I read http://www.ethicalhacker.net/content/view/66/24/ article and wanted to experiment with this as a recognized that i might have a lack in understanding the osi layer concept.
Experiment: Arppoison my machine and redirect it to a simple testpage.
I used arpspoof for the arppoisoning, enabled ip forwarding and everything worked, as traceroute, ping, arp -a and wireshark told me.
Because i didn't want to sniff, i disabled ip_forwarding on the attackers vm.
Now the questions:
With ip forwarding the ethernet frame, with the ip packet containing the icmp message, was send to the attacker and than redirected/forwarded to the gateway. Wireshark also gave a message, like ICMP redirect, between the two machines.
Without ip forwarding, the ethernet frame arrives the attacker, but as the ip packet is not for him, he doesn't answer and the victim gets an icmp unreachable.
Same with DNS, HTTP and other traffic going over the gateway.
First question: Why doesn't wireshark recognize, that a ethernet frame was send to the attacker (does it only show layer3+ protocols)?
Second question: The ethernet frames are arriving the attacker, so if he wanted to stay unrecognized or redirect the victim to his own site/server he would write a program which reads the ip-packages and redirect them to himself plus he would ip-spoof the answer remaining the victim unaware.
E.g.: An ICMP is send from the victim to the gateway. The ethernet frame arrives at the attacker, the attacker reads the ip packet of the frame, recognizes that it's an ICMP and answers?

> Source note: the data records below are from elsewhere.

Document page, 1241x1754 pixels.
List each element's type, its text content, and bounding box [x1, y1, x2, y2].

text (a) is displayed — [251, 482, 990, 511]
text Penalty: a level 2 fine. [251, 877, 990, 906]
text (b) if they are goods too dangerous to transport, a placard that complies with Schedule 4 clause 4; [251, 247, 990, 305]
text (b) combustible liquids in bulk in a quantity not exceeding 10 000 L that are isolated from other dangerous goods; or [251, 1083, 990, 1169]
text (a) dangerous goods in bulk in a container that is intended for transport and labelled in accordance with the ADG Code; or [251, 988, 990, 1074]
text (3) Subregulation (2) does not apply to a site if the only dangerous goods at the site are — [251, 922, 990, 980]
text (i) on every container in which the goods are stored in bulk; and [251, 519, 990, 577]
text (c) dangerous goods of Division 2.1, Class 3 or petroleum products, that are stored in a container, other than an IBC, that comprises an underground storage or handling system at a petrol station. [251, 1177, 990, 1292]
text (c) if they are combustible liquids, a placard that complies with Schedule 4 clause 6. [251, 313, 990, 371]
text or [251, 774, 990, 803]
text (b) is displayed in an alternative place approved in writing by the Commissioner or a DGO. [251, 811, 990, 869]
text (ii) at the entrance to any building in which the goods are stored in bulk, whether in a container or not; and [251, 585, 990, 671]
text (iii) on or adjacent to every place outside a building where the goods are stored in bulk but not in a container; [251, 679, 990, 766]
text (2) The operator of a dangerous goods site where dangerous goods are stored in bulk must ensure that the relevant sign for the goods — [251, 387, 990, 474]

Which means with a bit if iptables NAT, ip forwarding and maybe a bit of extra coding it would be able not to only sniff, but "to become the gateway" without actually being the gateway, or am I totally wrong?
So if one uses a more quiet route of arp poisoning, like arp tabling or something else, it would be hard to detect intrusion of a MITM.
How would you protect your network from that?